#### INPUT
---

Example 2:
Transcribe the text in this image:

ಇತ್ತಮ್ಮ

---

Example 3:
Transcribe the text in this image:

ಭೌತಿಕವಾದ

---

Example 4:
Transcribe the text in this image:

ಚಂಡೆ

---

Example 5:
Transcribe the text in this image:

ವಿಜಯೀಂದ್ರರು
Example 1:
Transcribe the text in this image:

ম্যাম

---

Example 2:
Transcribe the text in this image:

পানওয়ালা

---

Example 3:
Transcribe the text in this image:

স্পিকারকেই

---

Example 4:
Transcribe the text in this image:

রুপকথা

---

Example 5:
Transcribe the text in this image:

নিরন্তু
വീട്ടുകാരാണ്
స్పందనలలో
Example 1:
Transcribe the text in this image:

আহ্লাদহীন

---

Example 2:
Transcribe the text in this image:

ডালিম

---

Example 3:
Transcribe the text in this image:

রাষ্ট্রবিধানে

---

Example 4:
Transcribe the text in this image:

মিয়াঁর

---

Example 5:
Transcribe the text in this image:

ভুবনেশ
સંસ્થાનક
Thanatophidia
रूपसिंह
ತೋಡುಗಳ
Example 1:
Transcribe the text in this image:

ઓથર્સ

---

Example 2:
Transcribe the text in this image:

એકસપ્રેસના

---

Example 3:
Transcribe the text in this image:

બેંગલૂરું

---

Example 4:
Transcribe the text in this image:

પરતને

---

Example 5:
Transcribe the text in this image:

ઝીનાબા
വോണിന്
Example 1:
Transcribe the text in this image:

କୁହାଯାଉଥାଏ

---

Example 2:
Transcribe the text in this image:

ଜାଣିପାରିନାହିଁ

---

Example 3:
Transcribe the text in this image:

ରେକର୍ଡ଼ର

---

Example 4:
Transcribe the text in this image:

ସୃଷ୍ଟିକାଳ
########
▸ **WORK INSTRUCTIONS**:
None of the records may be omitted; each is to be printed exactly.

▸ **RESPONSE**:
---

Example 2:
Transcribe the text in this image:

ಇತ್ತಮ್ಮ

---

Example 3:
Transcribe the text in this image:

ಭೌತಿಕವಾದ

---

Example 4:
Transcribe the text in this image:

ಚಂಡೆ

---

Example 5:
Transcribe the text in this image:

ವಿಜಯೀಂದ್ರರು
Example 1:
Transcribe the text in this image:

ম্যাম

---

Example 2:
Transcribe the text in this image:

পানওয়ালা

---

Example 3:
Transcribe the text in this image:

স্পিকারকেই

---

Example 4:
Transcribe the text in this image:

রুপকথা

---

Example 5:
Transcribe the text in this image:

নিরন্তু
വീട്ടുകാരാണ്
స్పందనలలో
Example 1:
Transcribe the text in this image:

আহ্লাদহীন

---

Example 2:
Transcribe the text in this image:

ডালিম

---

Example 3:
Transcribe the text in this image:

রাষ্ট্রবিধানে

---

Example 4:
Transcribe the text in this image:

মিয়াঁর

---

Example 5:
Transcribe the text in this image:

ভুবনেশ
સંસ્થાનક
Thanatophidia
रूपसिंह
ತೋಡುಗಳ
Example 1:
Transcribe the text in this image:

ઓથર્સ

---

Example 2:
Transcribe the text in this image:

એકસપ્રેસના

---

Example 3:
Transcribe the text in this image:

બેંગલૂરું

---

Example 4:
Transcribe the text in this image:

પરતને

---

Example 5:
Transcribe the text in this image:

ઝીનાબા
വോണിന്
Example 1:
Transcribe the text in this image:

କୁହାଯାଉଥାଏ

---

Example 2:
Transcribe the text in this image:

ଜାଣିପାରିନାହିଁ

---

Example 3:
Transcribe the text in this image:

ରେକର୍ଡ଼ର

---

Example 4:
Transcribe the text in this image:

ସୃଷ୍ଟିକାଳ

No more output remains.